/Stock Market Jerks Lower as Economy Triggers Recession Alarms

Stock Market Jerks Lower as Economy Triggers Recession Alarms

By CCN Markets: The US stock market jerked lower during mid-morning trading after troubling economic data presaged a recession.

Dow, S&P 500, and Nasdaq All Shoot Lower

The major US stock market indices all flashed losses heading toward the latter half of the morning session. As of 10:50 am ET, the S&P 500 had lost 13.43 points or 0.46%; the index was last seen at 2,911.03.

S&P 500 chartS&P 500 chart
The S&P 500 had been well on its way toward a solid rally, but it flipped red along with the wider stock market in response to troubling economic data. | Source: Yahoo Finance

The Dow Jones Industrial Average, which had climbed more than 100 points earlier in the session, lost 50.14 points or 0.19% to settle at 26,152.59.

The Nasdaq suffered the worst intraday slide, dropping 0.81% to 7,955.

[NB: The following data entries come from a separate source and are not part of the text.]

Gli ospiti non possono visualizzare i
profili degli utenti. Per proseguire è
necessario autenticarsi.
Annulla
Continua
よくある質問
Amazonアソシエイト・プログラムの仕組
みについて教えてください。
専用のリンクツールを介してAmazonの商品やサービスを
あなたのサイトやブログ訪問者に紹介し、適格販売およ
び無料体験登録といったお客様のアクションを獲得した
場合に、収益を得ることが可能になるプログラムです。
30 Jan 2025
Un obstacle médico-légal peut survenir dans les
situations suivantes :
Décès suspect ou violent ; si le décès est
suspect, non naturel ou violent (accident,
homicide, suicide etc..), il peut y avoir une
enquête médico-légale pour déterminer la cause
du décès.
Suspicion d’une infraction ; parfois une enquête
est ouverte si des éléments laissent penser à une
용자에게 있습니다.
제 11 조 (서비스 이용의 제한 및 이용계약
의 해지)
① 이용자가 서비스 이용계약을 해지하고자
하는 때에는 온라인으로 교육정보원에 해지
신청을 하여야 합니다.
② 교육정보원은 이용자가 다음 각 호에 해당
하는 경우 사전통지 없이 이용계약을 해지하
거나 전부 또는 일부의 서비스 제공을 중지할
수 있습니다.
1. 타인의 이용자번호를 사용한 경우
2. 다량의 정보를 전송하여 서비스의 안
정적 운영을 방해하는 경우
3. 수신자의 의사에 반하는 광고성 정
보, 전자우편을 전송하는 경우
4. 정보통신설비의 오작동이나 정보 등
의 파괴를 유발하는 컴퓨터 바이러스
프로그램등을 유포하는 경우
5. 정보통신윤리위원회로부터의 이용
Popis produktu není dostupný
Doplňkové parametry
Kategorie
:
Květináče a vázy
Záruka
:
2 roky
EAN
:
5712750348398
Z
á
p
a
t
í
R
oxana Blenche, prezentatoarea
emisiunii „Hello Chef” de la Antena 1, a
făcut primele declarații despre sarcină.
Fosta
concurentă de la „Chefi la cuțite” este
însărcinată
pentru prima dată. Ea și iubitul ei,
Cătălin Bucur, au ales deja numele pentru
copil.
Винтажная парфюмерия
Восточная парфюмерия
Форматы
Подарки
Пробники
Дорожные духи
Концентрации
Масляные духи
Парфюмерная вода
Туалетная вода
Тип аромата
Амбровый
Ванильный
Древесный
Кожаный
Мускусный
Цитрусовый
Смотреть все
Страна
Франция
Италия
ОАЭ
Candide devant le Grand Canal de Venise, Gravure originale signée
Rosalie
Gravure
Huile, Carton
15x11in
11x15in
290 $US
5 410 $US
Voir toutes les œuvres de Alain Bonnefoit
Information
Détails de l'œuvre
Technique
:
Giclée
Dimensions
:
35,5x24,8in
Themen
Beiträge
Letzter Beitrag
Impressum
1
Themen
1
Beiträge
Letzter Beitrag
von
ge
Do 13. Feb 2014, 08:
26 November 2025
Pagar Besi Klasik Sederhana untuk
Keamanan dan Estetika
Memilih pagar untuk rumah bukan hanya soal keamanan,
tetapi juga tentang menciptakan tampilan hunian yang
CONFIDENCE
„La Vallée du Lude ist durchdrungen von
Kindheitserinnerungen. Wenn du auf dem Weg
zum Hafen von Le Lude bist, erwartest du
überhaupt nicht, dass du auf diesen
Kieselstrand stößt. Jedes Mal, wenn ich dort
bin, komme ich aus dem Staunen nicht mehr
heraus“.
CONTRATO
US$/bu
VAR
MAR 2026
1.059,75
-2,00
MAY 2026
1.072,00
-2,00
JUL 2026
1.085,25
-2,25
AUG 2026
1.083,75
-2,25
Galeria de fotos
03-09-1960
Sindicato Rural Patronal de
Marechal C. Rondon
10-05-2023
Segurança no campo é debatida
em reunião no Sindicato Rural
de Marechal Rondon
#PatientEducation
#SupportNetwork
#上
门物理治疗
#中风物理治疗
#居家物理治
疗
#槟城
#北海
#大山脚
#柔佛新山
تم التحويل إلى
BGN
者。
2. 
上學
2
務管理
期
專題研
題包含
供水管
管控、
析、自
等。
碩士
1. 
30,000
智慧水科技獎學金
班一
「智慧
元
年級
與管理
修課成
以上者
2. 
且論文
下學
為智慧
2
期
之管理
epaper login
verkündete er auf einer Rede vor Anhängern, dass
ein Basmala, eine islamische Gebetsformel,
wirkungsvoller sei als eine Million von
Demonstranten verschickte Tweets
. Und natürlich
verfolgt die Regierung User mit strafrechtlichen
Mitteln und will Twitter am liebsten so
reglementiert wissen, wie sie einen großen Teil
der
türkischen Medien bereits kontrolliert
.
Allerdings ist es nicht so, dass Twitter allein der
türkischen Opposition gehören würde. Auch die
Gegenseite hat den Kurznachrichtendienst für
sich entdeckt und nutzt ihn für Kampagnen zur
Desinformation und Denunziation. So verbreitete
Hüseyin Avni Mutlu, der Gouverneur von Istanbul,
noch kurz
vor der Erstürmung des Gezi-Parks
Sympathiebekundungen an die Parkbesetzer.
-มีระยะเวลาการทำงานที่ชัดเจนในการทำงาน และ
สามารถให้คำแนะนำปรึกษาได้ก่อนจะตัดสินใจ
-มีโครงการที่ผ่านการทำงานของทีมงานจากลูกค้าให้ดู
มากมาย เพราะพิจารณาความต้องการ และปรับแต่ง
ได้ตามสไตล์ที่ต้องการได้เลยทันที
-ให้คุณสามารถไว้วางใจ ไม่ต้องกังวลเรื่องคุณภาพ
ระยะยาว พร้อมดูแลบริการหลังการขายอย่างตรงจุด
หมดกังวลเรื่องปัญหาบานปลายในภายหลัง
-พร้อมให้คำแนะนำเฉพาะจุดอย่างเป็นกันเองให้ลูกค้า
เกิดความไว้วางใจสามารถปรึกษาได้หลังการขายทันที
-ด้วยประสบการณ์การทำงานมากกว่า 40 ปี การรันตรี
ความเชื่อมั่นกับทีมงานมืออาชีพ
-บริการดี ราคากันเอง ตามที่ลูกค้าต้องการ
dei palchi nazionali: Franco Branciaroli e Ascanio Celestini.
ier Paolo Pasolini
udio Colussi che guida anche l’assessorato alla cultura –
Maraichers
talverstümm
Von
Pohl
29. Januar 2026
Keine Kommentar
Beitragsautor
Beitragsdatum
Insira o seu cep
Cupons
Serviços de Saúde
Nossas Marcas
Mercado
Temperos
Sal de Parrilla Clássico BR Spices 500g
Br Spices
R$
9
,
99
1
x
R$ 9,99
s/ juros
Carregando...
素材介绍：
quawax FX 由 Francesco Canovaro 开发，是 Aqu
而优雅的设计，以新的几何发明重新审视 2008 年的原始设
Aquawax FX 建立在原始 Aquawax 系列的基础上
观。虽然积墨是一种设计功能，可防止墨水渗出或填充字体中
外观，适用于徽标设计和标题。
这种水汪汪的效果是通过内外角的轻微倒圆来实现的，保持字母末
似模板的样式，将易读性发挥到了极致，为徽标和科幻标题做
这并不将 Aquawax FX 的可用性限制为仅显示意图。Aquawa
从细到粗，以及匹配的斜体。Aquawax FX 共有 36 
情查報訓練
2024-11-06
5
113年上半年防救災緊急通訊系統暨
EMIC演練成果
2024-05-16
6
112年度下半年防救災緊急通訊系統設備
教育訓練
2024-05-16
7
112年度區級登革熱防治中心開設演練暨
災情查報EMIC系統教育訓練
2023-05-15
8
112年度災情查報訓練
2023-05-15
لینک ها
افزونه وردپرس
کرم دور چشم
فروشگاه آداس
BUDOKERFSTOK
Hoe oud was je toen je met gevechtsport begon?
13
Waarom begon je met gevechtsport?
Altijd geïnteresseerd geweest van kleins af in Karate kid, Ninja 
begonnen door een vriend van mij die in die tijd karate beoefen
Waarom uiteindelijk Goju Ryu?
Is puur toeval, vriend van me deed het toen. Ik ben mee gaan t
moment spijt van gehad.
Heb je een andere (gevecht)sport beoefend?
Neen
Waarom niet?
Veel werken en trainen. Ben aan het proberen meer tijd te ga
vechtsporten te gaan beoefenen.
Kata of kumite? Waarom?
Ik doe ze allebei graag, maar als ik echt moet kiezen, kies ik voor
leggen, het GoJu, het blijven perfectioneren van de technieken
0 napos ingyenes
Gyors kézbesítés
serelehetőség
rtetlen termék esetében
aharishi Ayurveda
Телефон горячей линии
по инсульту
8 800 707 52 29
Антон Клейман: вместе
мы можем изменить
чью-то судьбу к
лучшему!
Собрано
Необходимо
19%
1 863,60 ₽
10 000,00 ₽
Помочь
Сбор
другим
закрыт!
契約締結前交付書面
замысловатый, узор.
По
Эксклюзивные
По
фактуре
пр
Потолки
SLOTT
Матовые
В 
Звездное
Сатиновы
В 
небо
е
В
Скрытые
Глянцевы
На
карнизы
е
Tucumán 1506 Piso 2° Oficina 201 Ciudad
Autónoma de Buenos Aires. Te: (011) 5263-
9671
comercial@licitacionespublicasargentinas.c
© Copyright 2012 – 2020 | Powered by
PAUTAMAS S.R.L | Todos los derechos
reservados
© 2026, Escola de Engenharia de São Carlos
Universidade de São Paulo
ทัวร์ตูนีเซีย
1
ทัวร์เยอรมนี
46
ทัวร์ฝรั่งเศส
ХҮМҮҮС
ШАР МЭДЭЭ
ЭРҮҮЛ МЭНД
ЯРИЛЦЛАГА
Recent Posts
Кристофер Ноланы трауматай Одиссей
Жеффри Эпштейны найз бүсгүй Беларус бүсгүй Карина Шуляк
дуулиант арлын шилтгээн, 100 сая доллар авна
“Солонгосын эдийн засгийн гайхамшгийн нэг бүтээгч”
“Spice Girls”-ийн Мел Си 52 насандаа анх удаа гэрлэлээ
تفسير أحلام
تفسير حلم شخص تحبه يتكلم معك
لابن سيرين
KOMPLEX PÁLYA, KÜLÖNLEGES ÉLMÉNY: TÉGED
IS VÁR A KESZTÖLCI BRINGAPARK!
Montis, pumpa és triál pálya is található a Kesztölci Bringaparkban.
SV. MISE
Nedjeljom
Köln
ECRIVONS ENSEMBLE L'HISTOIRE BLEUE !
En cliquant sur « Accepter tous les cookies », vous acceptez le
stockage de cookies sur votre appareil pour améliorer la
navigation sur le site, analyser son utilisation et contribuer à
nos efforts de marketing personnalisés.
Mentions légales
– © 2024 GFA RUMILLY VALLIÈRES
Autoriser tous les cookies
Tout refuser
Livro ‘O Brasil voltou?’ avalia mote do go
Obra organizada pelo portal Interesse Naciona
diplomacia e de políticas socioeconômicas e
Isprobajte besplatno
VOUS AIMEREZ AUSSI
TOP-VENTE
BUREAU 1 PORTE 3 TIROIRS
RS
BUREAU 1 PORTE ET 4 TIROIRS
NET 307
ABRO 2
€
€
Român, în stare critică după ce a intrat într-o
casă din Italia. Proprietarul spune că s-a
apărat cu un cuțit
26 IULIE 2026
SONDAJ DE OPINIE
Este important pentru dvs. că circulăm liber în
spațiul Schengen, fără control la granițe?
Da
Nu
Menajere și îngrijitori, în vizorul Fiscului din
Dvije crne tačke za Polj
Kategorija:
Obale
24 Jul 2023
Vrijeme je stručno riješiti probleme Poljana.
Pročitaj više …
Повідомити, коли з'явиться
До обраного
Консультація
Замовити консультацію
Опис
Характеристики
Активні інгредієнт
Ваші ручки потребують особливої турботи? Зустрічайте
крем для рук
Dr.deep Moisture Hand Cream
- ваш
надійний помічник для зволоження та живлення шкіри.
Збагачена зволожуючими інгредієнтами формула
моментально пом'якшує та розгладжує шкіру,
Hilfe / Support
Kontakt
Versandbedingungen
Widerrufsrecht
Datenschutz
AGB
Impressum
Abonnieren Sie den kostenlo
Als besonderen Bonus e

US Manufacturing Growth Contracts for First Time Since 2009

The Dow Jones Industrial Average, S&P 500, and Nasdaq were all well on their way to solid gains on Thursday, at least until IHS Markit published its August manufacturing report.

Markit’s US manufacturing PMI (purchasing managers index) revealed that US manufacturing growth had contracted for the first time since 2009, dipping to 49.9 from 50.4 in July. A reading below 50 indicates contraction.

“Manufacturing companies continued to feel the impact of slowing global economic conditions,” Tim Moore, economics associate director at Markit, said in a statement on Thursday. “August’s survey data provides a clear signal that economic growth has continued to soften in the third quarter.”

CCN previously reported that US industrial production growth had slowed to a crawl, forcing the manufacturing sector into a technical recession – and the stock market toward a potential hurdle.

Main Yield Curve Inverts for Second Time in Two Days

Concurrently the main yield curve inverted for the third time in August, and the second time in as many days.

According to CNBC, the yield curve inverted shortly before 10:20 am ET when the 10-year Treasury yield dipped to 1.597%, just below the 1.601% yield on the 2-year note.

main yield curve inversion chartmain yield curve inversion chart
A main yield curve inversion is a major recession warning. | Source: St. Louis Federal Reserve

A main yield curve inversion has preceded every recession since the 1950s, though the economy does not actually slide into contraction for an average of 22 months, and the stock market often continues to rise for at least a year following the inversion.